Postoperative morbidity and mortality from colorectal cancer varies widely across hospitals in the UK. We aimed to assess whether a newly developed score from the Association of Coloproctology of Great Britain and Ireland (ACPGBI) could predict mortality from colorectal cancer surgery as accurately as the Physiology and Operative Severity Score for enUmeration of Mortality and morbidity (POSSUM), Portsmouth POSSUM (P-POSSUM), or the ColoRectal POSSUM (CR-POSSUM). We analysed prospectively 618 patients with histologically confirmed colorectal cancer who had surgery to remove primary tumours done by colorectal surgeons or non-colorectal surgeons in a 3-year period.
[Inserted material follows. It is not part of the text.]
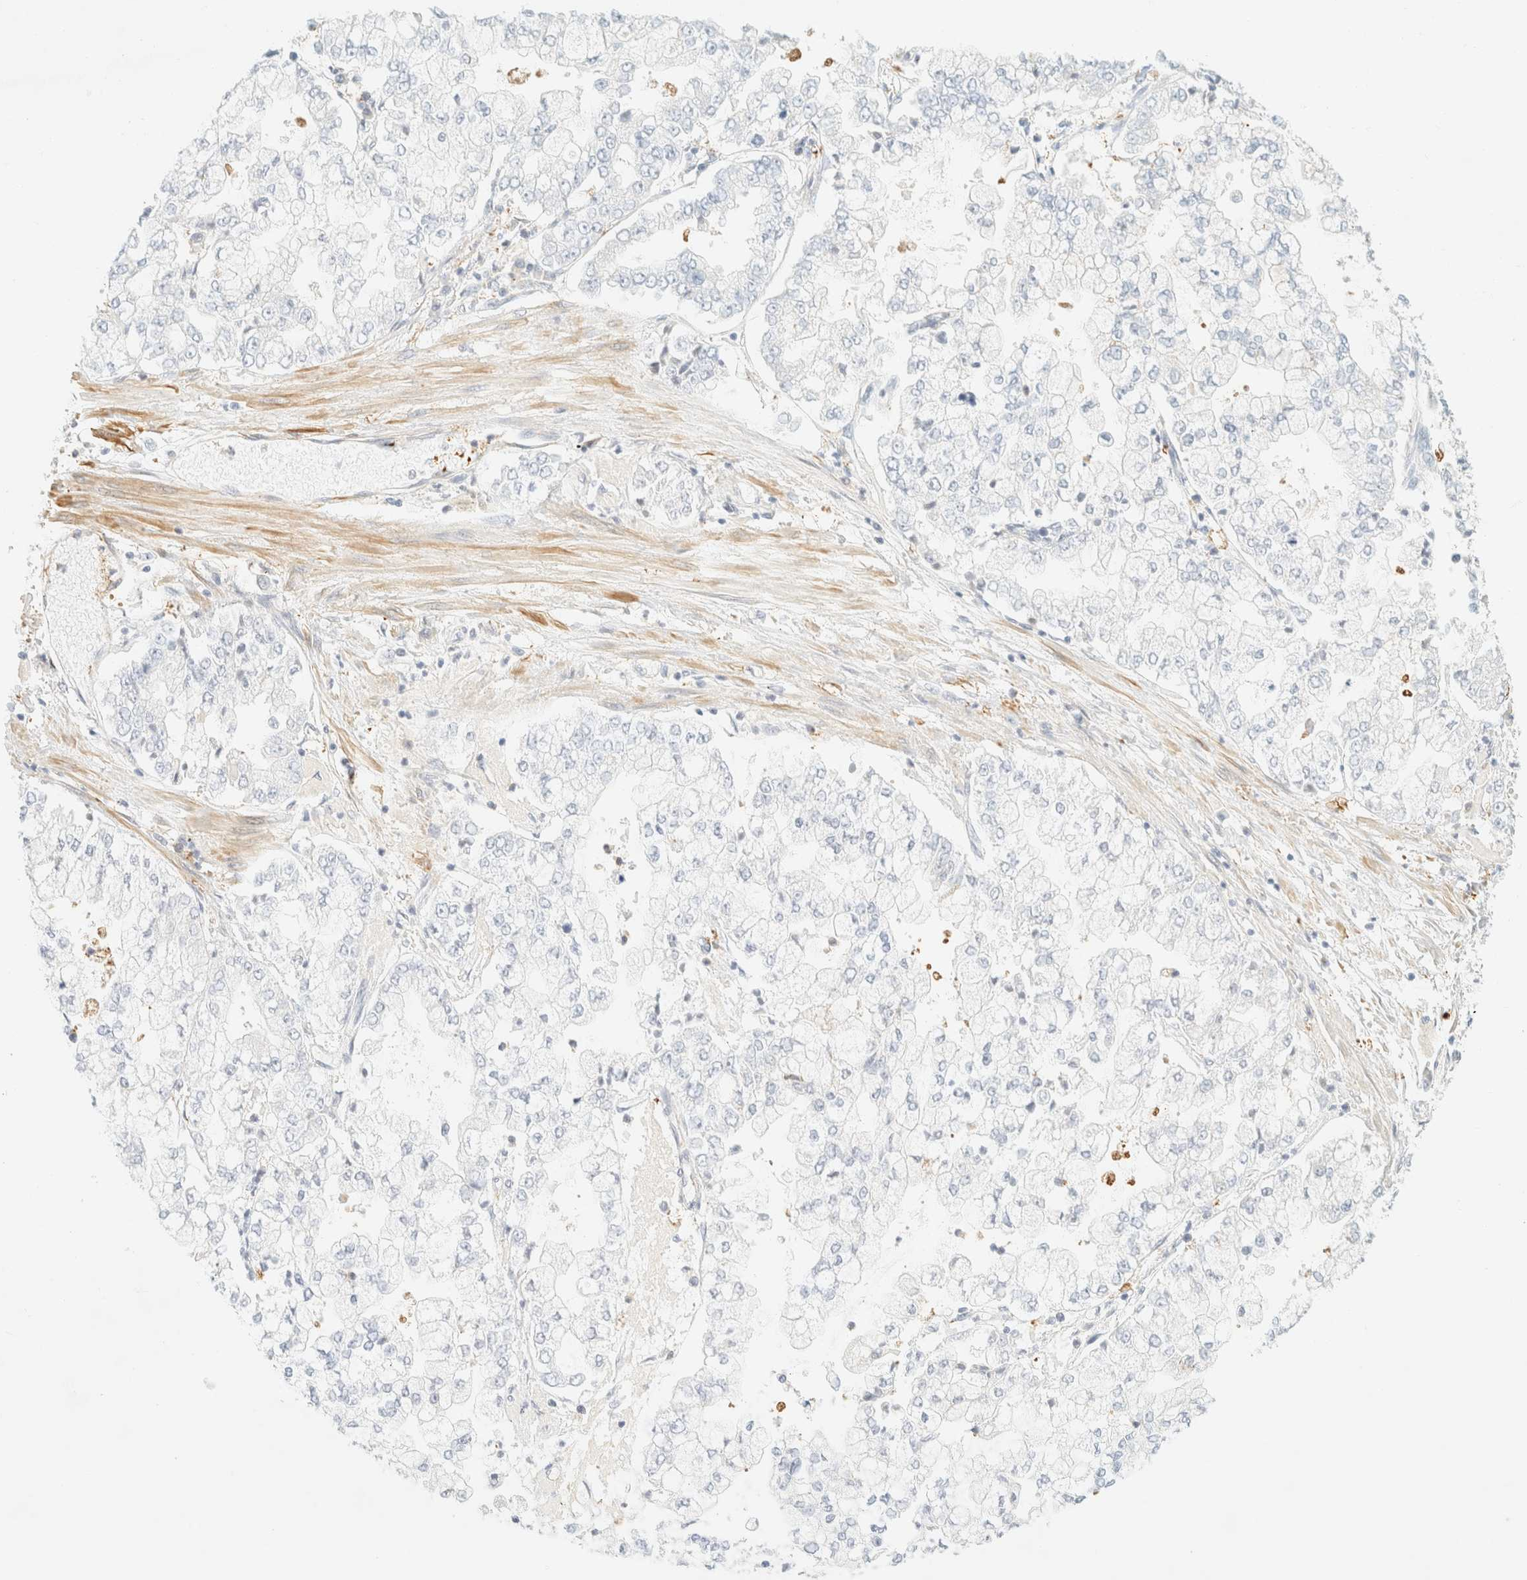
{"staining": {"intensity": "negative", "quantity": "none", "location": "none"}, "tissue": "stomach cancer", "cell_type": "Tumor cells", "image_type": "cancer", "snomed": [{"axis": "morphology", "description": "Adenocarcinoma, NOS"}, {"axis": "topography", "description": "Stomach"}], "caption": "Adenocarcinoma (stomach) stained for a protein using immunohistochemistry (IHC) displays no positivity tumor cells.", "gene": "OTOP2", "patient": {"sex": "male", "age": 76}}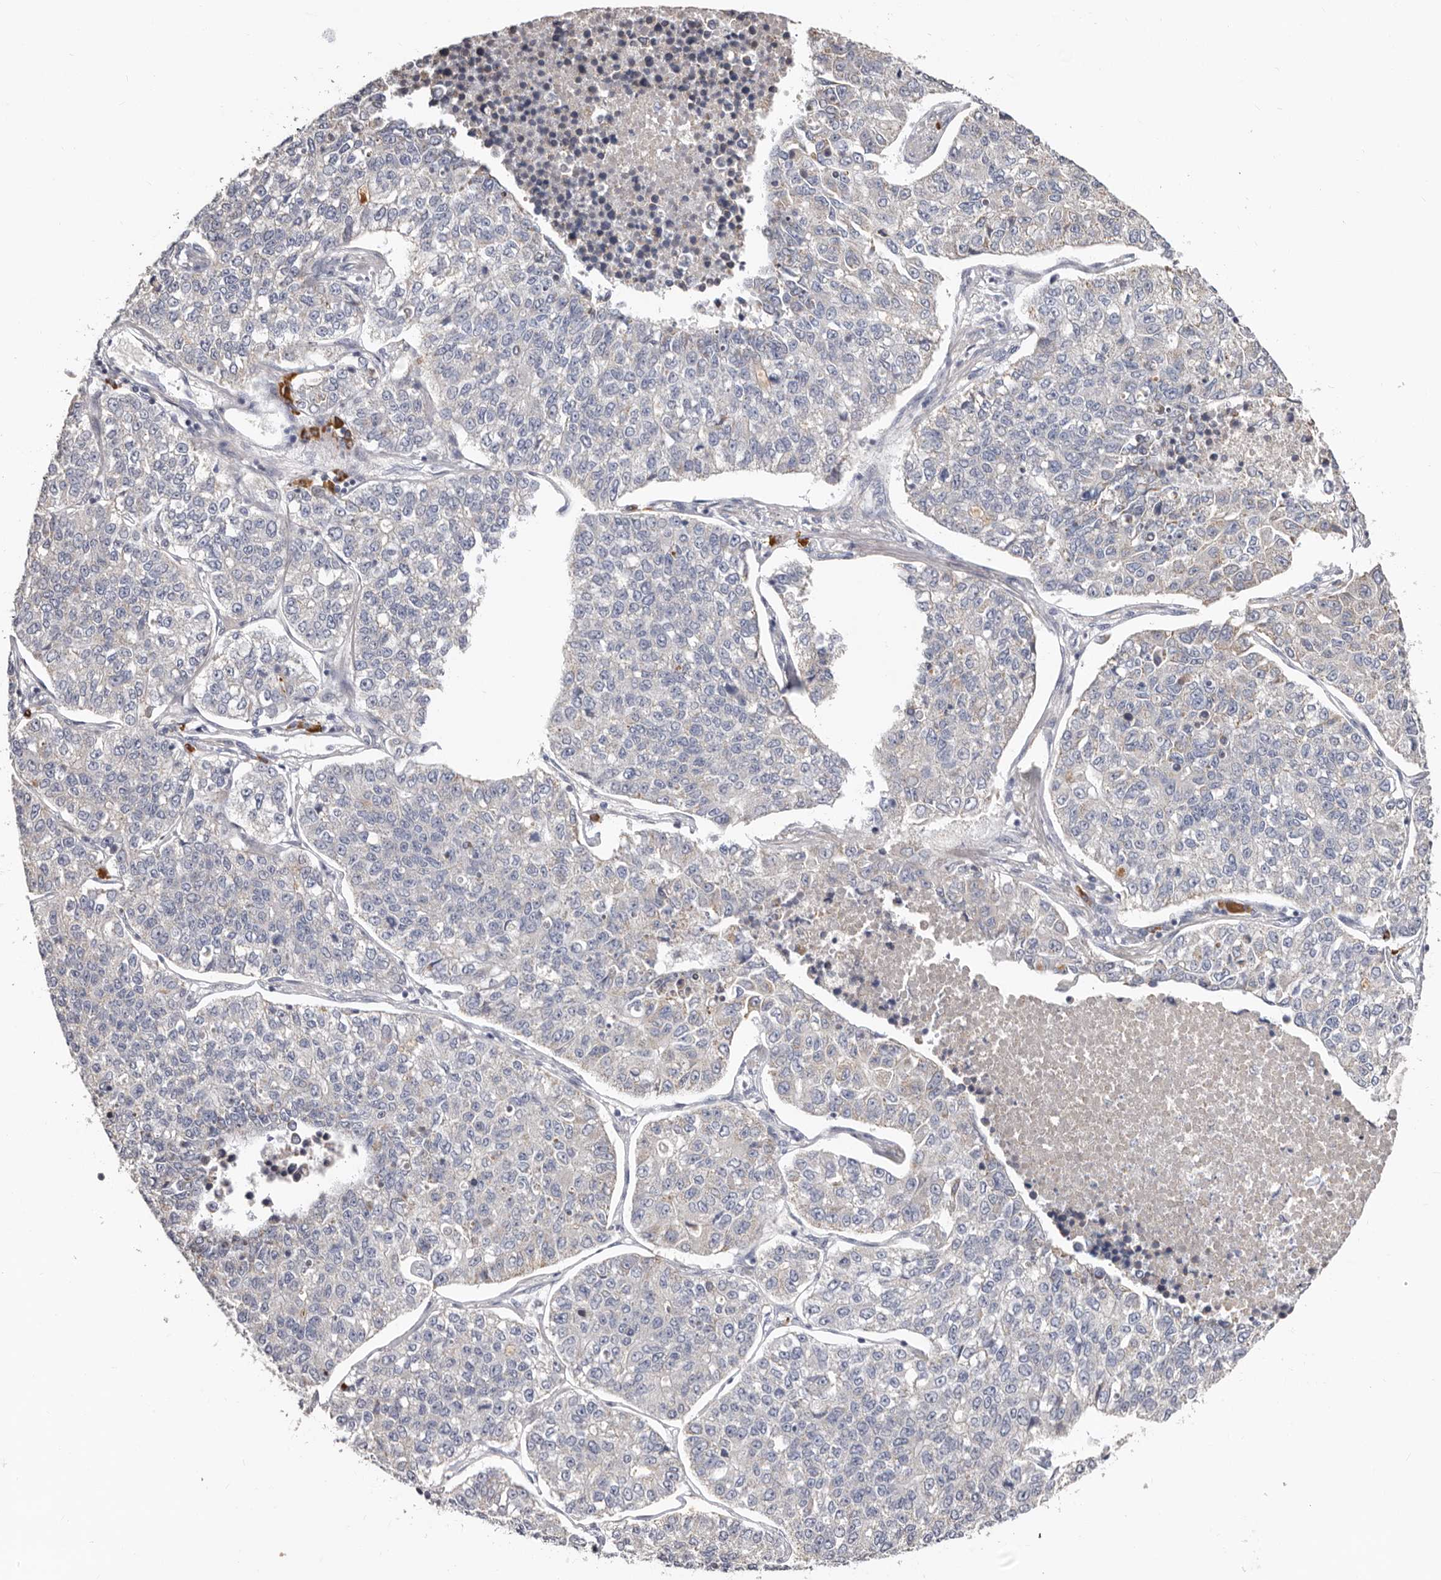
{"staining": {"intensity": "negative", "quantity": "none", "location": "none"}, "tissue": "lung cancer", "cell_type": "Tumor cells", "image_type": "cancer", "snomed": [{"axis": "morphology", "description": "Adenocarcinoma, NOS"}, {"axis": "topography", "description": "Lung"}], "caption": "Immunohistochemistry photomicrograph of human lung cancer stained for a protein (brown), which demonstrates no positivity in tumor cells.", "gene": "SPTA1", "patient": {"sex": "male", "age": 49}}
We compared observed mortality with those predicted by the ACPGBI, POSSUM, P-POSSUM, and CR-POSSUM scoring systems using the Hosmer-Lemeshow test and Receiver Operating Characteristic (ROC) curve analysis. Between April 1, 2002, and May 31, 2005, 618 consecutive patients with colorectal cancer had surgery to remove primary tumours. Overall observed 30-day mortality over the 3 years was 10.2% (95% CI 8.0-12.9). Overall predicted mortality (mean score) by use of POSSUM was 12.7% (11.7-13.7), by use of P-POSSUM was 4.4% (3.4-5.4), by use of CR-POSSUM was 9.6% (8.6-10.6), and by use of ACPGBI score was 8.1% (7.3-8.8). POSSUM overpredicted mortality, whereas P-POSSUM underpredicted mortality from colorectal-cancer surgery. CR-POSSUM was a more-accurate predictor of mortality in most analyses than was POSSUM and P-POSSUM. Although CR-POSSUM gave the closest prediction of overall mortality, analyses of subgroups of patients showed that ACPGBI score predicted overall mortality most accurately.